[Source records]
....................
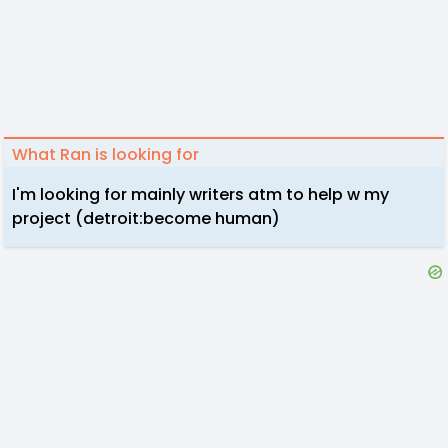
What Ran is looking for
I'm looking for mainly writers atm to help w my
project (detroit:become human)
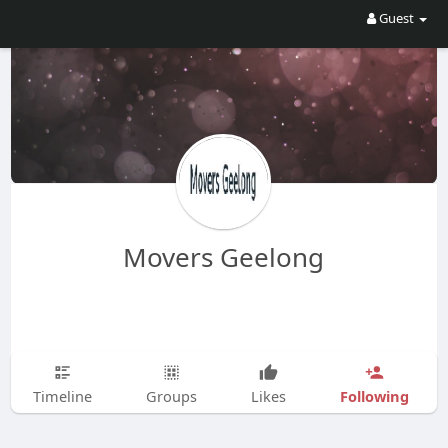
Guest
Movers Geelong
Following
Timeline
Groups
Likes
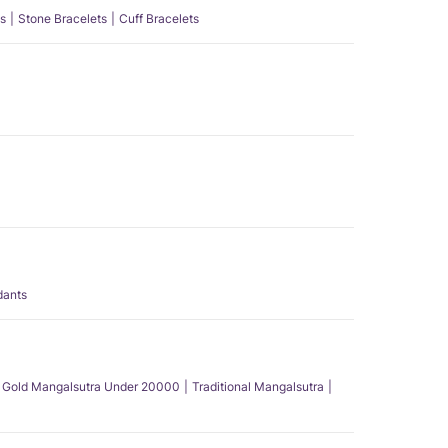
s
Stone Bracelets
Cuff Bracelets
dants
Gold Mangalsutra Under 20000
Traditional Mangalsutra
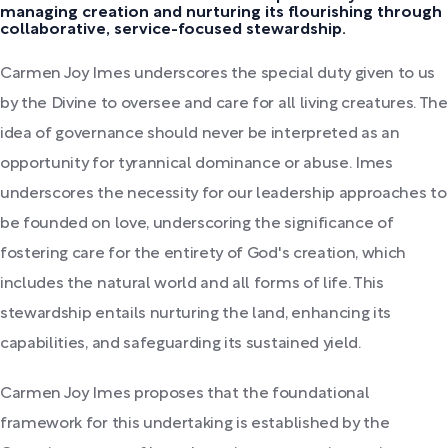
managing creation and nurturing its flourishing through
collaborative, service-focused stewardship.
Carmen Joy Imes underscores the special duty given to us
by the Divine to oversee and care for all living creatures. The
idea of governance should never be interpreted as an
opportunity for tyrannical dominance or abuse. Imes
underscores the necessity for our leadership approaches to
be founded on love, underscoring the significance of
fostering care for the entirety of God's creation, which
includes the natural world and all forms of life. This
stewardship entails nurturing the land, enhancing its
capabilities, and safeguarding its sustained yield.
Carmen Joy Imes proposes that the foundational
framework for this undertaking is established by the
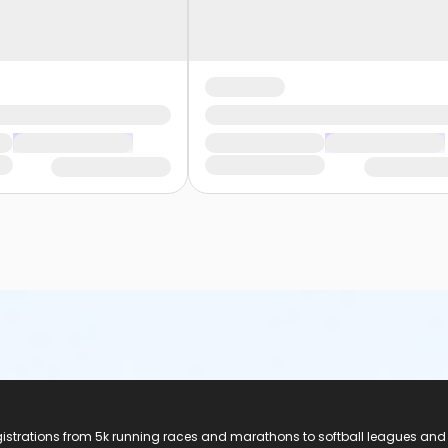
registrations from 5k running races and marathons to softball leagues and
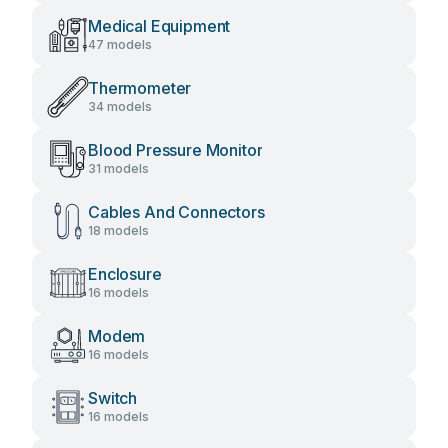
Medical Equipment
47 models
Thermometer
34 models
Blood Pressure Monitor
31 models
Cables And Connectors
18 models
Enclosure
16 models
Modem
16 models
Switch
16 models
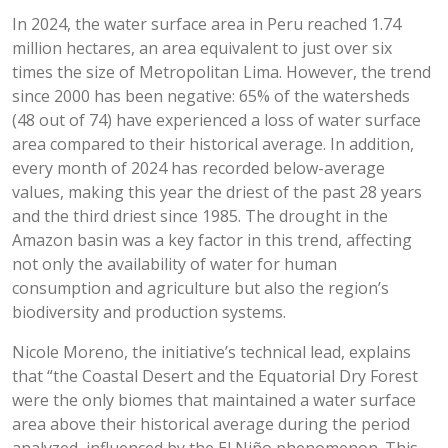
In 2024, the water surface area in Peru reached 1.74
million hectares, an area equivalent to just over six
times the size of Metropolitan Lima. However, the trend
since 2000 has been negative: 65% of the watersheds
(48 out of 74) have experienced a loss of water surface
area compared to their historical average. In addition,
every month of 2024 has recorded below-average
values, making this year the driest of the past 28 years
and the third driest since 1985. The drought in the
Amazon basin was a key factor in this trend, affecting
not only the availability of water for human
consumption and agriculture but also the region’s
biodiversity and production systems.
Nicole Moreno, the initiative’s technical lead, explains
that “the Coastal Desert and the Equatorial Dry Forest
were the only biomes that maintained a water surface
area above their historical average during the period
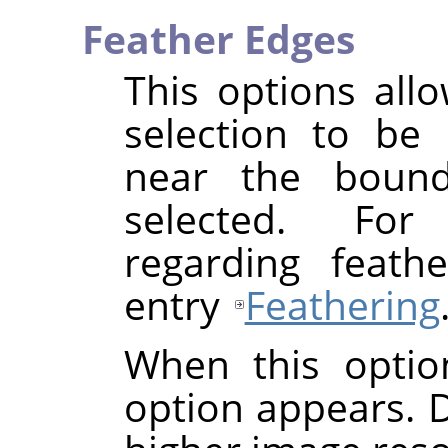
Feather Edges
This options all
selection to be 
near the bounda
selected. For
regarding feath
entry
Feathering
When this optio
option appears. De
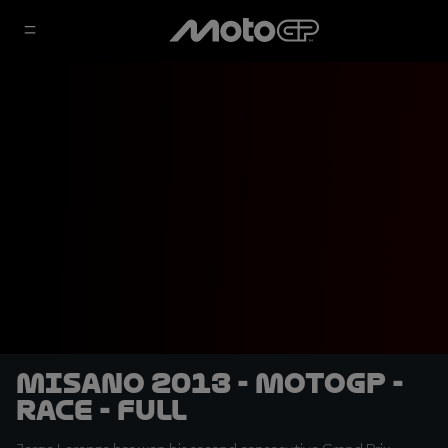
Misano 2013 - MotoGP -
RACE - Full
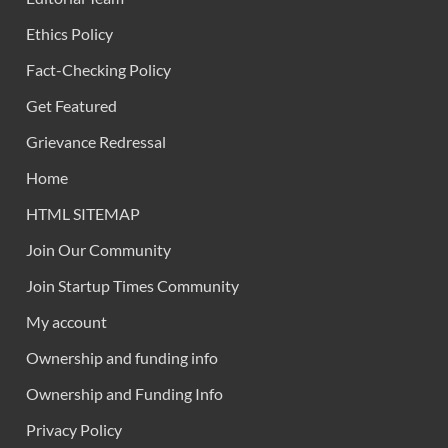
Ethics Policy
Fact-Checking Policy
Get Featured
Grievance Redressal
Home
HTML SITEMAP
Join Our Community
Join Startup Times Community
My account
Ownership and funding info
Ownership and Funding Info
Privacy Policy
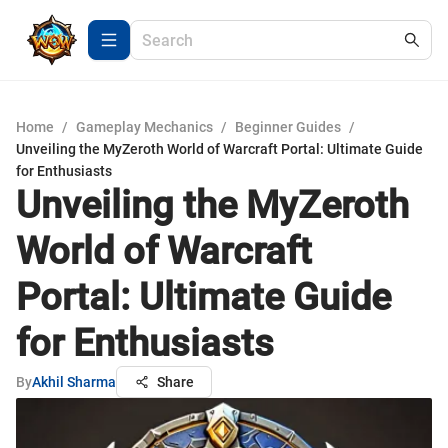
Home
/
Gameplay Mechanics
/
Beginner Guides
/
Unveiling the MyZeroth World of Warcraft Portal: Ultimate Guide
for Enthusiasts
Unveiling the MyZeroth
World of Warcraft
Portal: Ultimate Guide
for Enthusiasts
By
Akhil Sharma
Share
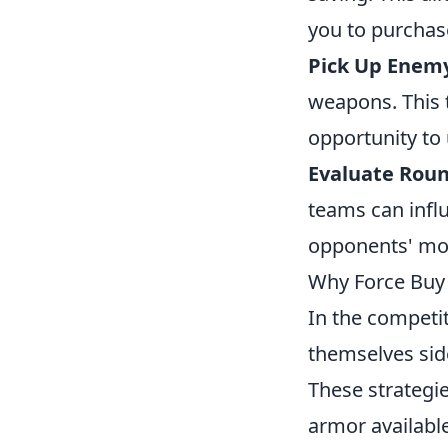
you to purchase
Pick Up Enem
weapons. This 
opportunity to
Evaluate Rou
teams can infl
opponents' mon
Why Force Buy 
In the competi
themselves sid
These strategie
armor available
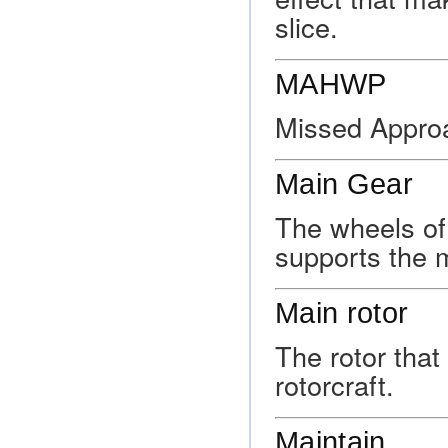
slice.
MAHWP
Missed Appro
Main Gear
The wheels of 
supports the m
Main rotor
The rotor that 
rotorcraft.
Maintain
....................
Your goal: How many of the lines above contain "underscores"? Give the number by itself.

Solution below: 2